## PROVIDED MATERIAL
◇ ◇ ◇ ◇ ◇ ◇ ◇

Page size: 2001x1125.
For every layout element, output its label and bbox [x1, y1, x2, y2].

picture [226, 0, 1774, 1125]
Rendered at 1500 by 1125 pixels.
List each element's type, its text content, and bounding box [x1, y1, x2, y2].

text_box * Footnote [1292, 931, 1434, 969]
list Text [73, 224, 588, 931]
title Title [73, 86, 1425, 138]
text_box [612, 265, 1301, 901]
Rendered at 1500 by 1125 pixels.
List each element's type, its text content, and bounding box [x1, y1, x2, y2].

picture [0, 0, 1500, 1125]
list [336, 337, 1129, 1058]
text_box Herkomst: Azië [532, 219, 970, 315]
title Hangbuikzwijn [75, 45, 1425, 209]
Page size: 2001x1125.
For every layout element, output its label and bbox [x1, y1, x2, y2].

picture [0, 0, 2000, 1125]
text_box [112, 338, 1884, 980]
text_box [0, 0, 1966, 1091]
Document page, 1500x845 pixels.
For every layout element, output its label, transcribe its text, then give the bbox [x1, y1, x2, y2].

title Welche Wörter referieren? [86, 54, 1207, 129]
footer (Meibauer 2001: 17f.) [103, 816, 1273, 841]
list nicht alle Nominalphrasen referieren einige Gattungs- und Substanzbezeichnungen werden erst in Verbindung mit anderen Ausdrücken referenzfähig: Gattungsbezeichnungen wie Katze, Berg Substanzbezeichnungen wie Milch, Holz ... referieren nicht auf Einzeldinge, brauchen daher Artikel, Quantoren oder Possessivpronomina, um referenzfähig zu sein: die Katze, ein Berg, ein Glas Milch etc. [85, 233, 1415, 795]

◇ ◇ ◇ ◇ ◇ ◇ ◇

## INSTRUCTIONS TO FOLLOW
Every line of the listing should be reproduced exactly.

## RESULT FOR THIS TASK
Page size: 2001x1125.
For every layout element, output its label and bbox [x1, y1, x2, y2].

picture [226, 0, 1774, 1125]
Rendered at 1500 by 1125 pixels.
List each element's type, its text content, and bounding box [x1, y1, x2, y2].

text_box * Footnote [1292, 931, 1434, 969]
list Text [73, 224, 588, 931]
title Title [73, 86, 1425, 138]
text_box [612, 265, 1301, 901]
Rendered at 1500 by 1125 pixels.
List each element's type, its text content, and bounding box [x1, y1, x2, y2].

picture [0, 0, 1500, 1125]
list [336, 337, 1129, 1058]
text_box Herkomst: Azië [532, 219, 970, 315]
title Hangbuikzwijn [75, 45, 1425, 209]
Page size: 2001x1125.
For every layout element, output its label and bbox [x1, y1, x2, y2].

picture [0, 0, 2000, 1125]
text_box [112, 338, 1884, 980]
text_box [0, 0, 1966, 1091]
Document page, 1500x845 pixels.
For every layout element, output its label, transcribe its text, then give the bbox [x1, y1, x2, y2].

title Welche Wörter referieren? [86, 54, 1207, 129]
footer (Meibauer 2001: 17f.) [103, 816, 1273, 841]
list nicht alle Nominalphrasen referieren einige Gattungs- und Substanzbezeichnungen werden erst in Verbindung mit anderen Ausdrücken referenzfähig: Gattungsbezeichnungen wie Katze, Berg Substanzbezeichnungen wie Milch, Holz ... referieren nicht auf Einzeldinge, brauchen daher Artikel, Quantoren oder Possessivpronomina, um referenzfähig zu sein: die Katze, ein Berg, ein Glas Milch etc. [85, 233, 1415, 795]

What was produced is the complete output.